Über ein Jahr später holen Radio Havanna ihre Veto Tour nach und können unter 2G-Auflage sogar volle Clubs bespielen. Nachdem schon diverse Kolleg:innen in den Genuss von vollen Clubkonzerten ohne Sitzplatz, Maske oder Abständen kamen ist das Konzert in Leipzig im Werk 2 mein erstes "richtiges" Konzert. Schon Tage vor dem Konzert spüre ich diese Vorfreude auf die Show und gleichzeitig mischen sich sorgenvolle Gedanken dazu:
Wie sicher ist so ein 2G-Konzept?
Hoffentlich werden die Besucher:innen alle vernünftig kontrolliert!
Werde ich das Konzert unter diesen Umständen genießen können?
Fast-Forward zum Konzertabend und zumindest eine Sorge habe ich schon einmal weniger beim Anblick der Check-In Station vor dem Werk 2. Die Crew kontrolliert gewissenhaft sämtliche Zertifikate inklusive Ausweiskontrolle und auch ein Check-In über die Corona-App ist notwendig. Die Wartezeiten halten sich in Grenzen und es geht fix in die Halle. Mit jedem Schritt spüre ich, wie die Aufregung steigt und schnell erblicke ich viele gute Bekannte und Freunde, die ich zum Teil tatsächlich fast zwei Jahre nicht gesehen habe. In den Gesprächen stelle ich schnell fest, dass meine Sorgen so ziemlich alle teilen, aber spätestens mit den ersten Akkorden von der fantastischen Vorband Vizediktator fällt scheinbar alles ab.

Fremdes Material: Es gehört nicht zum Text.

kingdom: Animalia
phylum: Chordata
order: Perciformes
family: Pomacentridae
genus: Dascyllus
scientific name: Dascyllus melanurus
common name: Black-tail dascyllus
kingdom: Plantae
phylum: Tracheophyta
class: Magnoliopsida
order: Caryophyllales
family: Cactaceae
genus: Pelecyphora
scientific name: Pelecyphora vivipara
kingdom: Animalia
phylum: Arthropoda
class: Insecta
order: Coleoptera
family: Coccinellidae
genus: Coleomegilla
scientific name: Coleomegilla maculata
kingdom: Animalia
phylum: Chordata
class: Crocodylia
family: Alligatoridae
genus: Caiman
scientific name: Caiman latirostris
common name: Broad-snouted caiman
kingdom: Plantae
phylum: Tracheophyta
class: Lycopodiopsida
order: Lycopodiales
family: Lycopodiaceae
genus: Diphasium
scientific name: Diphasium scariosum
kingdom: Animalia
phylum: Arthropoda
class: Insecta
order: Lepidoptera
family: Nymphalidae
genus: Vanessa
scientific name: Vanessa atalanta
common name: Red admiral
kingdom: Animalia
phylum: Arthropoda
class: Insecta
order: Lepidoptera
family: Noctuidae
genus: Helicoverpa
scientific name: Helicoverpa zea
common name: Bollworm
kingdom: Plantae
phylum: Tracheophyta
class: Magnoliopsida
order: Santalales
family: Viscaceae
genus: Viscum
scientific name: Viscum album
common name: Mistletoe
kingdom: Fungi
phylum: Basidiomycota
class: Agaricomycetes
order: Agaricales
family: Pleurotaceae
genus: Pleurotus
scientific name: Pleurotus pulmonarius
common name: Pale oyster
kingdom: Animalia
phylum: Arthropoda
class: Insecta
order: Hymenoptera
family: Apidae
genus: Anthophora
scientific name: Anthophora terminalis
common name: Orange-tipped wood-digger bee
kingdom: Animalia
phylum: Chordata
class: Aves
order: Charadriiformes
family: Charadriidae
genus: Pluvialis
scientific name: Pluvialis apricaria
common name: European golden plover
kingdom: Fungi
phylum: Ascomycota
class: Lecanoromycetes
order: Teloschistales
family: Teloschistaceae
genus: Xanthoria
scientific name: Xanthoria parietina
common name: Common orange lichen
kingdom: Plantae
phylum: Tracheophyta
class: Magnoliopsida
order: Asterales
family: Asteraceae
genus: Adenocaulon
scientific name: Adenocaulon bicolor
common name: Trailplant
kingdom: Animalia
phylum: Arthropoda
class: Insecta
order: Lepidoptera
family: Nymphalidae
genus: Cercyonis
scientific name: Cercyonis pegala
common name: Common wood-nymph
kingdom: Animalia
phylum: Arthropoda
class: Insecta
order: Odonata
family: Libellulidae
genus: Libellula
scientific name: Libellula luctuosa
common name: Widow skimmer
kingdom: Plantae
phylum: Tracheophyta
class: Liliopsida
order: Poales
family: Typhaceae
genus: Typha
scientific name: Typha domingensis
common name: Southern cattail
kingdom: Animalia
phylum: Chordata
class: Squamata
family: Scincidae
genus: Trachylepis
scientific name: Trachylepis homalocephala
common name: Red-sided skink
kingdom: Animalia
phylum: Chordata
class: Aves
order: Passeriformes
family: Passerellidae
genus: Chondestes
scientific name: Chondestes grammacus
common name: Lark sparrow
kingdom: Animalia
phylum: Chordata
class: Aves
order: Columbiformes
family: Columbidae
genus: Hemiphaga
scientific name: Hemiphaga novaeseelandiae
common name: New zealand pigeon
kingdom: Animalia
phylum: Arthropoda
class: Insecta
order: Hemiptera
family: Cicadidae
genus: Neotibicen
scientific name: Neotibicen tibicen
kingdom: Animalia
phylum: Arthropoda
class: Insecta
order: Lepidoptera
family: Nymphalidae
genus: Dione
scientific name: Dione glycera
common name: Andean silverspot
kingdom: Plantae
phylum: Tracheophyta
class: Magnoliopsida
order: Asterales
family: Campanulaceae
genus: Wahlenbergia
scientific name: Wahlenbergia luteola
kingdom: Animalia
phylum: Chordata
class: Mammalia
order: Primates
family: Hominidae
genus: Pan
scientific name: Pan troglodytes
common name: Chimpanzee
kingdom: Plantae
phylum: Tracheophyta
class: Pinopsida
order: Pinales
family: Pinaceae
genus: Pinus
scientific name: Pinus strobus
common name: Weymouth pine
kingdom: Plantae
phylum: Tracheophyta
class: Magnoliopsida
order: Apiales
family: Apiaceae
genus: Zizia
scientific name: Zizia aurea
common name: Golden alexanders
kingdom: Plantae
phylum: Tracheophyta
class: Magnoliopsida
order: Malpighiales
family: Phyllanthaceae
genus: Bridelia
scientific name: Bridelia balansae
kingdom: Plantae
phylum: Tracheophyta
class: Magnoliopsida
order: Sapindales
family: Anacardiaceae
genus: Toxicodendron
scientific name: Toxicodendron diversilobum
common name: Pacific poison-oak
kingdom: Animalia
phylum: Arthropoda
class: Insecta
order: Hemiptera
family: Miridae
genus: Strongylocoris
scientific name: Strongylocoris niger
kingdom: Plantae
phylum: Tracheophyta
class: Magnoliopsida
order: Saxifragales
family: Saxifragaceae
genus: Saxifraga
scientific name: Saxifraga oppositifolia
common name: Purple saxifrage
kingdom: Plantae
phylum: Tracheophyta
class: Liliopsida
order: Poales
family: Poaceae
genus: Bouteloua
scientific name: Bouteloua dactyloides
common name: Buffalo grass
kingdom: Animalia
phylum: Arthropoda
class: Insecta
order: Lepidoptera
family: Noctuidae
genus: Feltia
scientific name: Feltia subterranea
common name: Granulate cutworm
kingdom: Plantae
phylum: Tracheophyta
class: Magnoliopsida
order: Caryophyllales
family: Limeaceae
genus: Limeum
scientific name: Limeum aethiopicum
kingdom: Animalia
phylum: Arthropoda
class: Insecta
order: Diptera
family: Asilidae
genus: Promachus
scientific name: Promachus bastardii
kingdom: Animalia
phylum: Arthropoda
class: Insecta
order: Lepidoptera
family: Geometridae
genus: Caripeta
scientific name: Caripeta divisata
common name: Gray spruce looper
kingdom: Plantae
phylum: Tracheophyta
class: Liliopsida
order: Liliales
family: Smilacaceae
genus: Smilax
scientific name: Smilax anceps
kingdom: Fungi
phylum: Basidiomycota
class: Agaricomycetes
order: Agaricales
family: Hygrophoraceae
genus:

Schon ab dem ersten Song sehe ich Menschen einen kleinen Moshpit bilden und bei einem ersten Blick in die Runde sehe ich ausnahmslos fröhliche, ja erleichterte Gesichter. Auch wenn es eventuell im Kontext etwas seltsam klingt, aber dieses sichtliche Abfallen sämtlicher Entspannungen scheint ansteckend zu sein.
Vizediktator spielen ein solides Set aus ihren besten Songs und ich freue mich diese Band nach langer Zeit wieder live spielen zu sehen. Die Songs kommen gut beim Publikum an und je tiefer im Set desto mehr Eskalation ist auf der Tanzfläche zu sehen. Die Berliner haben auch einige Banger-Hits im Repertoire: Staub & Drogen, Tränen im Gesicht und Halleluja nehmen auch mich mit und ich zeige auch etwas zögerlich in der Mitte der Tanzfläche Präsenz. Die anderen Kolleg:innen sind da schon teilweise deutlich weiter und einer ist sogar schon dabei, die heutigen Bedingungen für Flüge auszutesten. Es sieht noch etwas nach Turbolenzen aus aber wenn das so weiter geht sollte es deutlich mehr Verkehr über den Köpfen geben.
Kurze Umbaupause und dann geht der Spaß schon weiter. Mittlerweile bin ich mir sicher, dass ich den Abend genießen werde. Radio Havanna sind gut drauf und spielen ein ordentliches Set mit einem Mix aus alten Fan-Favorites und dem Album "Veto" welches ja eigentlich auch mal der Anlass für die Tour gewesen ist. Neu ist die Scheibe nicht mehr, aber bis auf einige Open Air Shows hatte die Band bisher kaum Gelegenheit die Songs auf Livetauglichkeit zu prüfen. Mittlerweile ist kein Halten mehr und die Band haut erbarmungslos noch Coversongs oben drauf. In Leipzig wird natürlich der Klassiker "Alles nur geklaut" von den Prinzen gespielt und wenn auf der nächsten Tour nicht mindestens ein Prinz mal zum Feature kommt bin ich vermutlich wirklich enttäuscht.
Der weitere Konzertabend hat eigentlich alles was man sich so vorgestellt hat: Menschen fliegen über Köpfe, es werden Fahnen geschwungen und der Biervorrat des Clubs wird auch ordentlich verringert. Natürlich darf das Papierkonfetti nicht fehlen und die Band lässt sich unter Applaus auch zu einer ausgedehnten Zugabe noch hinreißen.
Bleibt mir nur noch an dieser Stelle ein Fazit zu ziehen: zwei der eingangs erwähnten Sorgen sind am Abend dann der Freude gewichen. Alle Beteiligten haben sich große Mühe gegeben, das Konzert unter 2G ordentlich durchzuführen und vermutlich wird dies auch die neue Normalität werden. Bleibt nur zu wünschen, dass alle Konzertbesucher:innen und Bands sowie Crews ohne Corona-Infektion gut nach Hause beziehungsweise zum nächsten Tourstop kommen.